[Twisted-web] Re: Setting up a project.
Jean-Paul Calderone
exarkun at divmod.com
Wed Aug 6 17:56:02 EDT 2008
On Wed, 6 Aug 2008 16:40:49 -0500, Govind Salinas <blix at sophiasuchtig.com> wrote:
> [snip]
>
>I had tried using Django for what I was doing but I did not sure if it
>would end up as a nice fit. When I started using twisted, I borrowed
>the regex->page mapping from them. This is how I implemented it:
>
> [snip]
>
> def render_GET(self, request):
> path = request.path[1:]
> uri = request.uri[1:]
> for mapping, f in self._mappings:
> match = mapping.match(uri)
> if match:
> vars = match.groupdict()
> print 'serving:', f
> lookup = TemplateLookup(directories=['/'])
> return Template(filename=f, lookup=lookup).render(**vars)

▶ **TASK DIRECTIONS**
In the mailing-list post:
(a) Who wrote the message that is being quoted?
(b) Which framework does the quoted writer say they had tried using?
(c) In the code, what value is passed as directories to TemplateLookup?

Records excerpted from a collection
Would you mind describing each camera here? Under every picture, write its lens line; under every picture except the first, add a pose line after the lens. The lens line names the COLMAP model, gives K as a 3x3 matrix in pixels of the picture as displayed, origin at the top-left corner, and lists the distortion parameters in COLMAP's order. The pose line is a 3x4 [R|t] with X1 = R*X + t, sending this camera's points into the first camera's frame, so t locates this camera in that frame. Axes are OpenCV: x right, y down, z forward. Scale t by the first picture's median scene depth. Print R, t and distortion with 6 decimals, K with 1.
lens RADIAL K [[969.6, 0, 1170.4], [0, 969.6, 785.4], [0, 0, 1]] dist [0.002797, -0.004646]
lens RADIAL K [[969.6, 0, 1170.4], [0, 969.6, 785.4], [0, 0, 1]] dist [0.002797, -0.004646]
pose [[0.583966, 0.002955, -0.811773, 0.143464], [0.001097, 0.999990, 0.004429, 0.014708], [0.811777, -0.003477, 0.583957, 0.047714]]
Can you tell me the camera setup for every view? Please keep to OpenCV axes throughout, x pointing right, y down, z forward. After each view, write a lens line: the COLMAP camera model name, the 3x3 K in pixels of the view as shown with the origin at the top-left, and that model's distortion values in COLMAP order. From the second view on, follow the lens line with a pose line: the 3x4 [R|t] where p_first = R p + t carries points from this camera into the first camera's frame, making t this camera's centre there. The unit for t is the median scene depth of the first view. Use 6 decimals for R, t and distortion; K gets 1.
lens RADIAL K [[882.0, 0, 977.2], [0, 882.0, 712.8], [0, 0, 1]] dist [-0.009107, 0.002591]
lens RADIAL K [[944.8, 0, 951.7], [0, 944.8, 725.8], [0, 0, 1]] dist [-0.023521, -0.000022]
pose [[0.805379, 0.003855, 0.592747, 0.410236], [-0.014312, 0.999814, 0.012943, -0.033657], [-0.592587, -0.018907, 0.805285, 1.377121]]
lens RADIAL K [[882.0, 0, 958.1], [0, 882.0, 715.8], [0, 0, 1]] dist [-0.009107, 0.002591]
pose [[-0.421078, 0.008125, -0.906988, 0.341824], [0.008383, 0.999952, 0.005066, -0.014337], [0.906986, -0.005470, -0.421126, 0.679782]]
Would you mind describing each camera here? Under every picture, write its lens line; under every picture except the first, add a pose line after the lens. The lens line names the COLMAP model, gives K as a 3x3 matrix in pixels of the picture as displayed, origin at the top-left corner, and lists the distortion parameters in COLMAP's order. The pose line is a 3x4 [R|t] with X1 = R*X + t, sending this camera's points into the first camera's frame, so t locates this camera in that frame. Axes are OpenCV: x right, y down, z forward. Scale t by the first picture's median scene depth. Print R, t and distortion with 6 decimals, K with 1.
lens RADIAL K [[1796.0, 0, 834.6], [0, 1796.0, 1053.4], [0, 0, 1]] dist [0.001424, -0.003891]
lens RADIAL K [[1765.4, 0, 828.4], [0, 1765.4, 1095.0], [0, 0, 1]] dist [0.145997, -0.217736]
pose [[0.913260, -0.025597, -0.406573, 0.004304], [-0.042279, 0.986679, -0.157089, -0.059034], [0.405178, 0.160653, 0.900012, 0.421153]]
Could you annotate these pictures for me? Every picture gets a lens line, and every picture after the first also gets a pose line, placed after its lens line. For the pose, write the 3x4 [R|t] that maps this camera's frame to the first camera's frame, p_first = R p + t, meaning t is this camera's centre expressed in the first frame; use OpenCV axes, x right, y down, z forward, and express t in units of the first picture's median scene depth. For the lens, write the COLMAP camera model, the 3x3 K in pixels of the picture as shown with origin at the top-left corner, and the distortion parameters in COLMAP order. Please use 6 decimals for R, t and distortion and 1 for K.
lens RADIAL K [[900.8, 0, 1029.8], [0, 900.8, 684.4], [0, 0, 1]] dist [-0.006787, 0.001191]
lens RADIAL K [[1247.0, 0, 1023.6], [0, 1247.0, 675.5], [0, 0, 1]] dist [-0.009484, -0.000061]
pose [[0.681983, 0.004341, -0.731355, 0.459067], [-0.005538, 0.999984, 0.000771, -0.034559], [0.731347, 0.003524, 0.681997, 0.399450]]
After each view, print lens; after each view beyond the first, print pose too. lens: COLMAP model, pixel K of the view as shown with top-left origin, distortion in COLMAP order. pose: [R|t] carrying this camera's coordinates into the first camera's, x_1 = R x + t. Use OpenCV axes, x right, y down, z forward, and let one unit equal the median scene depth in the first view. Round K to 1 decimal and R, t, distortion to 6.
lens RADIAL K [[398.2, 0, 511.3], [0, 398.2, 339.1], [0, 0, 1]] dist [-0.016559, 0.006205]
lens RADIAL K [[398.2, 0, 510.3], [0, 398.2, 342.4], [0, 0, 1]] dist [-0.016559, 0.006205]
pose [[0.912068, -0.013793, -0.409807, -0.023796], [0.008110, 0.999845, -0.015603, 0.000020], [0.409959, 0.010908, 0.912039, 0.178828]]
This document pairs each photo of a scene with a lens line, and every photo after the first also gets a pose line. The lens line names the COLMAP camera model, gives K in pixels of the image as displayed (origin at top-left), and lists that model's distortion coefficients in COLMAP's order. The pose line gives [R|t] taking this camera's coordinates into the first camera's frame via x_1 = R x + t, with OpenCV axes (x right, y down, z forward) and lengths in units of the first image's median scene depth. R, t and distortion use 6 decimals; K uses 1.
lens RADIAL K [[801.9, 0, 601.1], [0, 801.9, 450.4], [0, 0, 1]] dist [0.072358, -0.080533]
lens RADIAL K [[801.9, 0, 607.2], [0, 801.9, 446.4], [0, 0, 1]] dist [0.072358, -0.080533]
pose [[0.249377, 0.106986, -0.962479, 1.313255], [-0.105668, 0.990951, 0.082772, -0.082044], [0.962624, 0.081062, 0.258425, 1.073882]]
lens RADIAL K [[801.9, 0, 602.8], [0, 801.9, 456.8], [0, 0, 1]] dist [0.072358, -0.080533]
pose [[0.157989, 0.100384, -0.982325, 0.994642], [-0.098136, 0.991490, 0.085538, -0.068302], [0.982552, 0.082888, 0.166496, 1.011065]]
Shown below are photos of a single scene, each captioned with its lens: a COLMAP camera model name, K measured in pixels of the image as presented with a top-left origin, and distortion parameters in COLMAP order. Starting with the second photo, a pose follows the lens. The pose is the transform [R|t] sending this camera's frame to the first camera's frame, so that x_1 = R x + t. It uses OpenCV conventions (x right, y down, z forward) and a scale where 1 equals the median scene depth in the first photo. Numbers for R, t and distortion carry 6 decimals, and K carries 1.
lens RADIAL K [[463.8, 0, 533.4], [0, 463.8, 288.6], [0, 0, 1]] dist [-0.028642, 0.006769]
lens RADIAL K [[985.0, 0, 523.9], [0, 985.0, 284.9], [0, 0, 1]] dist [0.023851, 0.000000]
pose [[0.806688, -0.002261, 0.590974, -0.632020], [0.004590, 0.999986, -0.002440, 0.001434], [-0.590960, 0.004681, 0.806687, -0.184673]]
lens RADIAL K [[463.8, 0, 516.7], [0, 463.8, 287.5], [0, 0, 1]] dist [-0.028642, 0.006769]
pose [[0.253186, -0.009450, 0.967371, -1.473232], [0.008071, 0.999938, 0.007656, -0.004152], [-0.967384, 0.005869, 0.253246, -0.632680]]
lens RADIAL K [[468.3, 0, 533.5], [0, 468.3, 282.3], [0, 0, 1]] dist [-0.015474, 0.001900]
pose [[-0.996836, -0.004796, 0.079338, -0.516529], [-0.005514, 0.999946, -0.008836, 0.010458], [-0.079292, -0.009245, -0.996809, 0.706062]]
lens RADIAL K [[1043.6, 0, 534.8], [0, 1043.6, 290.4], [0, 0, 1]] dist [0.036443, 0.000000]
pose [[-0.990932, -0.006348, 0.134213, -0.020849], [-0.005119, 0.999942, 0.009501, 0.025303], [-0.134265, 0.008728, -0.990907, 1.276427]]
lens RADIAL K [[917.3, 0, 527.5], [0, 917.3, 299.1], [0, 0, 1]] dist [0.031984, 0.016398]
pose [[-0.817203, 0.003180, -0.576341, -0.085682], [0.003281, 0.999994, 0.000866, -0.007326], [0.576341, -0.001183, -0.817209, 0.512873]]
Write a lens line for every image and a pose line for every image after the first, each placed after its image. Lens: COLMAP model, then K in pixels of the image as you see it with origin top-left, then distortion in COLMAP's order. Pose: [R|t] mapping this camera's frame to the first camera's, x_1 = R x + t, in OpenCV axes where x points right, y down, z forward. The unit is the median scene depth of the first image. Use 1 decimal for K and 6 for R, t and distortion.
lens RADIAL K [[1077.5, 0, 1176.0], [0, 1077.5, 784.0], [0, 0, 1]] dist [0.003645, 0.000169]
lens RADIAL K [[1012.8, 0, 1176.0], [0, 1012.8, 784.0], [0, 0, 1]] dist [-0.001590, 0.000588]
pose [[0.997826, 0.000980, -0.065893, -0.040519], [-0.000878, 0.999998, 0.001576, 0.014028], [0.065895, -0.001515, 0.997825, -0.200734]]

▶ **SOLUTION TO THE PROBLEM**
(a) Govind Salinas
(b) Django
(c) ['/']